Control Channel (stdin/stdout)

Used for lifecycle messages. JSON lines, one message per line.

Parent → Worker:

json
{"type": "init", "predictor_ref": "predict.py:Predictor", "num_slots": 2, ...}
{"type": "cancel", "slot": "uuid"}
{"type": "shutdown"}

Worker → Parent:

json
{"type": "ready", "slots": ["uuid1", "uuid2"], "schema": {...}}
{"type": "log", "source": "stdout", "data": "Loading model..."}
{"type": "idle", "slot": "uuid"}
{"type": "failed", "slot": "uuid", "error": "Setup failed: ..."}
{"type": "shutting_down"}

Slot Sockets (Unix domain)

Per-slot bidirectional sockets for prediction data. Avoids head-of-line blocking.

Parent → Worker:

json
{ "type": "predict", "id": "pred_123", "input": { "prompt": "Hello" } }

Worker → Parent:

json
{"type": "log", "source": "stdout", "data": "Processing..."}
{"type": "output", "output": "chunk"}
{"type": "done", "id": "pred_123", "output": "Hello, world!", "predict_time": 0.5}
{"type": "failed", "id": "pred_123", "error": "ValueError: ..."}
{"type": "cancelled", "id": "pred_123"}

Key Design Decisions

Subprocess Isolation

Worker runs in a separate process. Benefits:

  • Crash isolation (worker crash → restart, parent survives)
  • Memory isolation (GPU memory leaks don't accumulate)
  • Clean shutdown (SIGKILL if needed)

Single Worker Mode

Always exactly one worker subprocess. No dynamic scaling - the parent is lightweight, all the heavy lifting happens in the worker.

Slot-Based Concurrency

Each slot is a Unix socket pair. max_concurrency determines slot count. Permits control access - at most one prediction per slot at a time.

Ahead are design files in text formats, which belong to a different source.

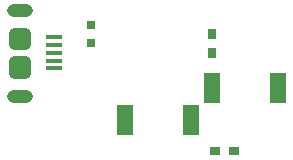
<source format=gbr>
G04 EAGLE Gerber RS-274X export*
G75*
%MOMM*%
%FSLAX34Y34*%
%LPD*%
%INSolderpaste Top*%
%IPPOS*%
%AMOC8*
5,1,8,0,0,1.08239X$1,22.5*%
G01*
%ADD10C,0.950000*%
%ADD11R,1.350000X0.400000*%
%ADD12C,1.066800*%
%ADD13R,0.900000X0.800000*%
%ADD14R,0.800000X0.900000*%
%ADD15R,0.800000X0.800000*%
%ADD16R,1.326100X2.650000*%


D10*
X59750Y382250D02*
X50250Y382250D01*
X50250Y391750D01*
X59750Y391750D01*
X59750Y382250D01*
X59750Y391275D02*
X50250Y391275D01*
X50250Y358250D02*
X59750Y358250D01*
X50250Y358250D02*
X50250Y367750D01*
X59750Y367750D01*
X59750Y358250D01*
X59750Y367275D02*
X50250Y367275D01*
D11*
X83750Y381500D03*
X83750Y388000D03*
X83750Y375000D03*
X83750Y368500D03*
X83750Y362000D03*
D12*
X60588Y411250D02*
X49412Y411250D01*
X49412Y338750D02*
X60588Y338750D01*
D13*
X220462Y291500D03*
X236338Y291500D03*
D14*
X217800Y374962D03*
X217800Y390838D03*
D15*
X115500Y383080D03*
X115500Y398320D03*
D16*
X217754Y345600D03*
X273646Y345600D03*
X199946Y318500D03*
X144054Y318500D03*
M02*

</source>
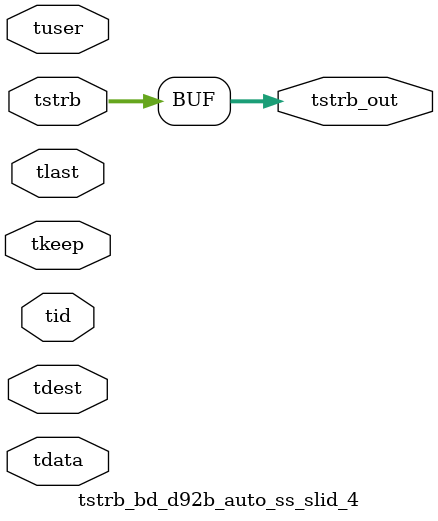
<source format=v>


`timescale 1ps/1ps

module tstrb_bd_d92b_auto_ss_slid_4 #
(
parameter C_S_AXIS_TDATA_WIDTH = 32,
parameter C_S_AXIS_TUSER_WIDTH = 0,
parameter C_S_AXIS_TID_WIDTH   = 0,
parameter C_S_AXIS_TDEST_WIDTH = 0,
parameter C_M_AXIS_TDATA_WIDTH = 32
)
(
input  [(C_S_AXIS_TDATA_WIDTH == 0 ? 1 : C_S_AXIS_TDATA_WIDTH)-1:0     ] tdata,
input  [(C_S_AXIS_TUSER_WIDTH == 0 ? 1 : C_S_AXIS_TUSER_WIDTH)-1:0     ] tuser,
input  [(C_S_AXIS_TID_WIDTH   == 0 ? 1 : C_S_AXIS_TID_WIDTH)-1:0       ] tid,
input  [(C_S_AXIS_TDEST_WIDTH == 0 ? 1 : C_S_AXIS_TDEST_WIDTH)-1:0     ] tdest,
input  [(C_S_AXIS_TDATA_WIDTH/8)-1:0 ] tkeep,
input  [(C_S_AXIS_TDATA_WIDTH/8)-1:0 ] tstrb,
input                                                                    tlast,
output [(C_M_AXIS_TDATA_WIDTH/8)-1:0 ] tstrb_out
);

assign tstrb_out = {tstrb[7:0]};

endmodule


</source>
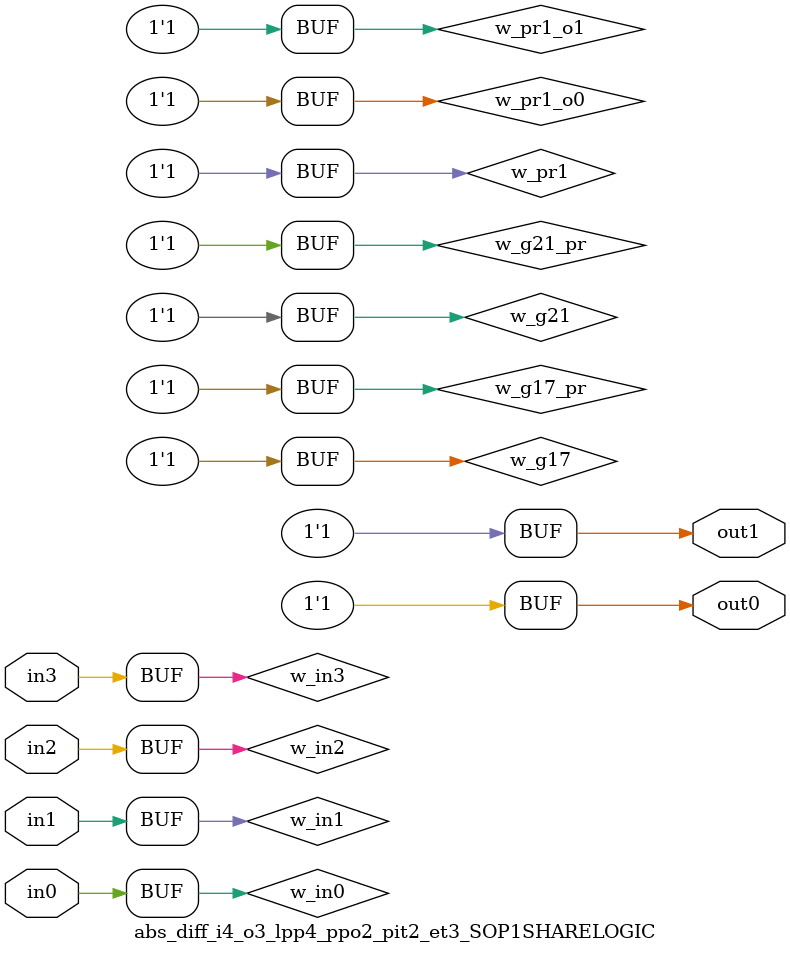
<source format=v>
module abs_diff_i4_o3_lpp4_ppo2_pit2_et3_SOP1SHARELOGIC (in0, in1, in2, in3, out0, out1);
// declaring inputs
input in0,  in1,  in2,  in3;
// declaring outputs
output out0,  out1;
// JSON model input
wire w_in3, w_in2, w_in1, w_in0;
// JSON model output
wire w_g17, w_g21;
//json model
wire w_g17_pr, w_g21_pr, w_pr0_o0, w_pr1_o0, w_pr0_o1, w_pr1_o1, w_pr0, w_pr1;
// JSON model input assign
assign w_in3 = in3;
assign w_in2 = in2;
assign w_in1 = in1;
assign w_in0 = in0;

//json model assigns (approximated Shared/XPAT part)
//assign literals to products
assign w_pr0 = w_in0 & w_in3;
assign w_pr1 = 1;
//if a product has literals and if the product is being "activated" for that output
assign w_pr0_o0 = w_pr0 & 1;
assign w_pr1_o0 = w_pr1 & 1;
assign w_pr0_o1 = w_pr0 & 0;
assign w_pr1_o1 = w_pr1 & 1;
//compose an output with corresponding products (OR)
assign w_g17 = w_pr0_o0 | w_pr1_o0;
assign w_g21 = w_pr0_o1 | w_pr1_o1;
//if an output has products and if it is part of the JSON model
assign w_g17_pr = w_g17 & 1;
assign w_g21_pr = w_g21 & 1;
// output assigns
assign out0 = w_g17_pr;
assign out1 = w_g21_pr;
endmodule
</source>
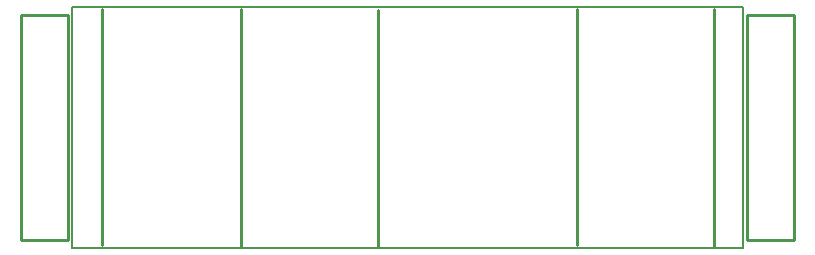
<source format=gto>
G04*
G04 #@! TF.GenerationSoftware,Altium Limited,Altium Designer,20.0.2 (26)*
G04*
G04 Layer_Color=65535*
%FSLAX25Y25*%
%MOIN*%
G70*
G01*
G75*
%ADD10C,0.00787*%
%ADD11C,0.01000*%
D10*
X359261Y311417D02*
X582883D01*
Y231102D02*
Y311417D01*
X359261Y231102D02*
X582883D01*
X359261D02*
Y311417D01*
D11*
X461122Y231398D02*
Y310433D01*
X342126Y233760D02*
X357874D01*
Y308563D01*
X342126D02*
X357874D01*
X342126Y233760D02*
Y308563D01*
X584173Y233760D02*
X599921D01*
Y308563D01*
X584173D02*
X599921D01*
X584173Y233760D02*
Y308563D01*
X369193Y232087D02*
Y310532D01*
X415453Y231693D02*
Y310728D01*
X573032Y231595D02*
Y310532D01*
X527461Y231890D02*
Y310532D01*
M02*

</source>
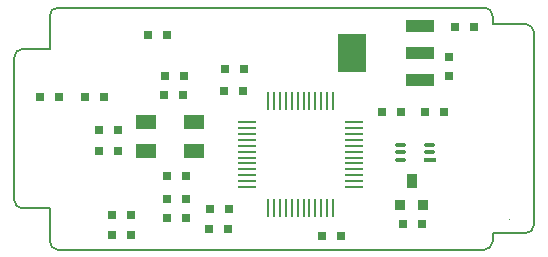
<source format=gtp>
%FSLAX25Y25*%
%MOIN*%
G70*
G01*
G75*
G04 Layer_Color=8421504*
%ADD10R,0.03937X0.03937*%
%ADD11C,0.03937*%
%ADD12R,0.03150X0.03150*%
%ADD13R,0.03150X0.03150*%
%ADD14R,0.00984X0.06299*%
%ADD15R,0.06299X0.00984*%
%ADD16O,0.06299X0.00984*%
%ADD17O,0.03937X0.03937*%
%ADD18R,0.07087X0.04724*%
%ADD19O,0.04000X0.01200*%
%ADD20R,0.04000X0.01200*%
%ADD21R,0.03600X0.03600*%
%ADD22R,0.03600X0.05000*%
%ADD23R,0.09449X0.03937*%
%ADD24R,0.09449X0.12992*%
%ADD25C,0.01000*%
%ADD26C,0.02000*%
%ADD27C,0.04000*%
%ADD28C,0.00787*%
%ADD29C,0.06299*%
%ADD30C,0.03937*%
%ADD31O,0.15748X0.06299*%
%ADD32C,0.06000*%
%ADD33R,0.06000X0.06000*%
%ADD34C,0.11811*%
%ADD35C,0.05512*%
%ADD36C,0.02500*%
%ADD37C,0.04000*%
%ADD38C,0.00984*%
%ADD39C,0.00800*%
%ADD40C,0.01200*%
%ADD41R,0.00000X0.00000*%
D12*
X51000Y24500D02*
D03*
X57299D02*
D03*
X109000Y4500D02*
D03*
X102701D02*
D03*
X122701Y46000D02*
D03*
X129000D02*
D03*
X147047Y74311D02*
D03*
X153347D02*
D03*
X135799Y8500D02*
D03*
X129500D02*
D03*
X29799Y51000D02*
D03*
X23500D02*
D03*
X15000D02*
D03*
X8701D02*
D03*
X39000Y11500D02*
D03*
X32701D02*
D03*
X39000Y5000D02*
D03*
X32701D02*
D03*
X137000Y46000D02*
D03*
X143299D02*
D03*
X50201Y58000D02*
D03*
X56500D02*
D03*
X56299Y51500D02*
D03*
X50000D02*
D03*
X76299Y53000D02*
D03*
X70000D02*
D03*
X51000Y17000D02*
D03*
X57299D02*
D03*
X71500Y13500D02*
D03*
X65201D02*
D03*
X44500Y71500D02*
D03*
X50799D02*
D03*
X28201Y33000D02*
D03*
X34500D02*
D03*
X28201Y40000D02*
D03*
X34500D02*
D03*
X70201Y60098D02*
D03*
X76500D02*
D03*
X57299Y10500D02*
D03*
X51000D02*
D03*
X71299Y7000D02*
D03*
X65000D02*
D03*
D13*
X145000Y58000D02*
D03*
Y64299D02*
D03*
D14*
X84626Y49433D02*
D03*
X86594D02*
D03*
X88563D02*
D03*
X90531D02*
D03*
X92500D02*
D03*
X94468D02*
D03*
X96437D02*
D03*
X98405D02*
D03*
X100374D02*
D03*
X102342D02*
D03*
X104311D02*
D03*
X106280D02*
D03*
Y14000D02*
D03*
X104311D02*
D03*
X102342D02*
D03*
X100374D02*
D03*
X98405D02*
D03*
X96437D02*
D03*
X94468D02*
D03*
X92500D02*
D03*
X90531D02*
D03*
X88563D02*
D03*
X86594D02*
D03*
X84626D02*
D03*
D15*
X113169Y42543D02*
D03*
Y40575D02*
D03*
Y38606D02*
D03*
Y36638D02*
D03*
Y34669D02*
D03*
Y32701D02*
D03*
Y30732D02*
D03*
Y28764D02*
D03*
Y26795D02*
D03*
Y24827D02*
D03*
Y22858D02*
D03*
Y20890D02*
D03*
X77736D02*
D03*
Y22858D02*
D03*
Y24827D02*
D03*
Y26795D02*
D03*
Y28764D02*
D03*
Y30732D02*
D03*
Y32701D02*
D03*
Y34669D02*
D03*
Y36638D02*
D03*
Y38606D02*
D03*
Y40575D02*
D03*
D16*
Y42543D02*
D03*
D18*
X60000Y33051D02*
D03*
X43979D02*
D03*
Y42500D02*
D03*
X60000D02*
D03*
D19*
X129000Y35000D02*
D03*
Y32500D02*
D03*
Y30000D02*
D03*
X138500Y35000D02*
D03*
Y32500D02*
D03*
D20*
Y30000D02*
D03*
D21*
X128700Y15000D02*
D03*
X136200D02*
D03*
D22*
X132500Y23000D02*
D03*
D23*
X135335Y56445D02*
D03*
Y65500D02*
D03*
Y74555D02*
D03*
D24*
X112500Y65500D02*
D03*
D28*
X156693Y0D02*
G03*
X159449Y2756I0J2756D01*
G01*
X170472Y5512D02*
G03*
X173228Y8268I0J2756D01*
G01*
X159449Y77953D02*
G03*
X156693Y80709I-2756J0D01*
G01*
X173228Y72441D02*
G03*
X170472Y75197I-2756J0D01*
G01*
X11811Y2756D02*
G03*
X14567Y0I2756J0D01*
G01*
X0Y16535D02*
G03*
X2756Y13780I2756J0D01*
G01*
X14567Y80709D02*
G03*
X11811Y77953I0J-2756D01*
G01*
X2756Y66929D02*
G03*
X0Y64173I0J-2756D01*
G01*
X14567Y80709D02*
X156693D01*
X159449Y75197D02*
Y77953D01*
X173228Y8268D02*
Y72441D01*
X159449Y75197D02*
X170472D01*
X159449Y5512D02*
X170472D01*
X159449Y2756D02*
Y5512D01*
X14567Y0D02*
X156693D01*
X11811Y66929D02*
Y77953D01*
X2756Y66929D02*
X11811D01*
X0Y16535D02*
Y64173D01*
X2756Y13780D02*
X11811D01*
Y2756D02*
Y13780D01*
D41*
X165354Y9843D02*
D03*
M02*

</source>
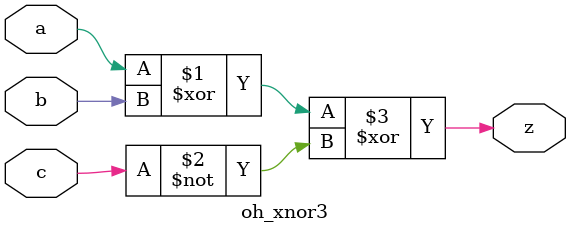
<source format=v>
module oh_xnor3(	// file.cleaned.mlir:2:3
  input  a,	// file.cleaned.mlir:2:26
         b,	// file.cleaned.mlir:2:38
         c,	// file.cleaned.mlir:2:50
  output z	// file.cleaned.mlir:2:63
);

  assign z = a ^ b ^ ~c;	// file.cleaned.mlir:4:10, :5:5
endmodule


</source>
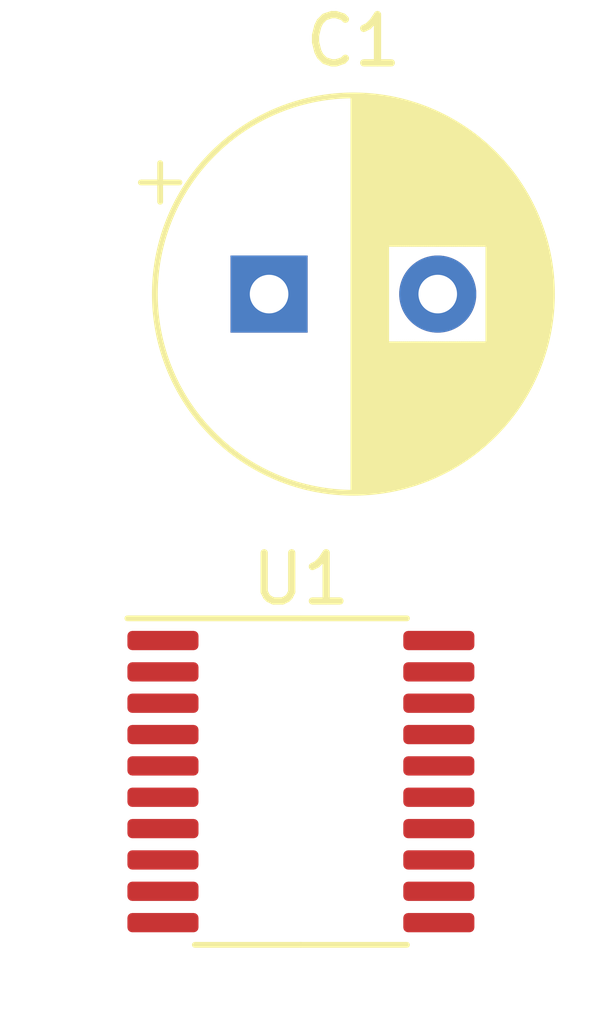
<source format=kicad_pcb>
(kicad_pcb (version 20211014) (generator pcbnew)

  (general
    (thickness 1.6)
  )

  (paper "A4")
  (layers
    (0 "F.Cu" signal)
    (31 "B.Cu" signal)
    (32 "B.Adhes" user "B.Adhesive")
    (33 "F.Adhes" user "F.Adhesive")
    (34 "B.Paste" user)
    (35 "F.Paste" user)
    (36 "B.SilkS" user "B.Silkscreen")
    (37 "F.SilkS" user "F.Silkscreen")
    (38 "B.Mask" user)
    (39 "F.Mask" user)
    (40 "Dwgs.User" user "User.Drawings")
    (41 "Cmts.User" user "User.Comments")
    (42 "Eco1.User" user "User.Eco1")
    (43 "Eco2.User" user "User.Eco2")
    (44 "Edge.Cuts" user)
    (45 "Margin" user)
    (46 "B.CrtYd" user "B.Courtyard")
    (47 "F.CrtYd" user "F.Courtyard")
    (48 "B.Fab" user)
    (49 "F.Fab" user)
    (50 "User.1" user)
    (51 "User.2" user)
    (52 "User.3" user)
    (53 "User.4" user)
    (54 "User.5" user)
    (55 "User.6" user)
    (56 "User.7" user)
    (57 "User.8" user)
    (58 "User.9" user)
  )

  (setup
    (pad_to_mask_clearance 0)
    (pcbplotparams
      (layerselection 0x00010fc_ffffffff)
      (disableapertmacros false)
      (usegerberextensions false)
      (usegerberattributes true)
      (usegerberadvancedattributes true)
      (creategerberjobfile true)
      (svguseinch false)
      (svgprecision 6)
      (excludeedgelayer true)
      (plotframeref false)
      (viasonmask false)
      (mode 1)
      (useauxorigin false)
      (hpglpennumber 1)
      (hpglpenspeed 20)
      (hpglpendiameter 15.000000)
      (dxfpolygonmode true)
      (dxfimperialunits true)
      (dxfusepcbnewfont true)
      (psnegative false)
      (psa4output false)
      (plotreference true)
      (plotvalue true)
      (plotinvisibletext false)
      (sketchpadsonfab false)
      (subtractmaskfromsilk false)
      (outputformat 1)
      (mirror false)
      (drillshape 1)
      (scaleselection 1)
      (outputdirectory "")
    )
  )

  (net 0 "")
  (net 1 "+12V")
  (net 2 "GND")
  (net 3 "Net-(C4-Pad1)")
  (net 4 "Net-(C5-Pad1)")
  (net 5 "/~{RST}")
  (net 6 "+3V3")
  (net 7 "unconnected-(U1-Pad6)")
  (net 8 "unconnected-(U1-Pad7)")
  (net 9 "unconnected-(U1-Pad8)")
  (net 10 "unconnected-(U1-Pad9)")
  (net 11 "unconnected-(U1-Pad10)")
  (net 12 "unconnected-(U1-Pad11)")
  (net 13 "unconnected-(U1-Pad12)")
  (net 14 "unconnected-(U1-Pad13)")
  (net 15 "unconnected-(U1-Pad14)")
  (net 16 "/TX")
  (net 17 "/RX")
  (net 18 "/SWDIO")
  (net 19 "/SWCLK")

  (footprint "Capacitor_THT:CP_Radial_D8.0mm_P3.50mm" (layer "F.Cu") (at 148.1328 102.0064))

  (footprint "Package_SO:TSSOP-20_4.4x6.5mm_P0.65mm" (layer "F.Cu") (at 148.7932 112.1156))

)

</source>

ContextVar-Based Log Routing

Async predictions may spawn tasks. ContextVar propagates prediction ID through the call stack, allowing log routing even from spawned tasks.

Audit Hook Protection

User code might replace sys.stdout. The audit hook intercepts this and wraps their stream in a TeeWriter, preserving our log routing while allowing their code to work as expected.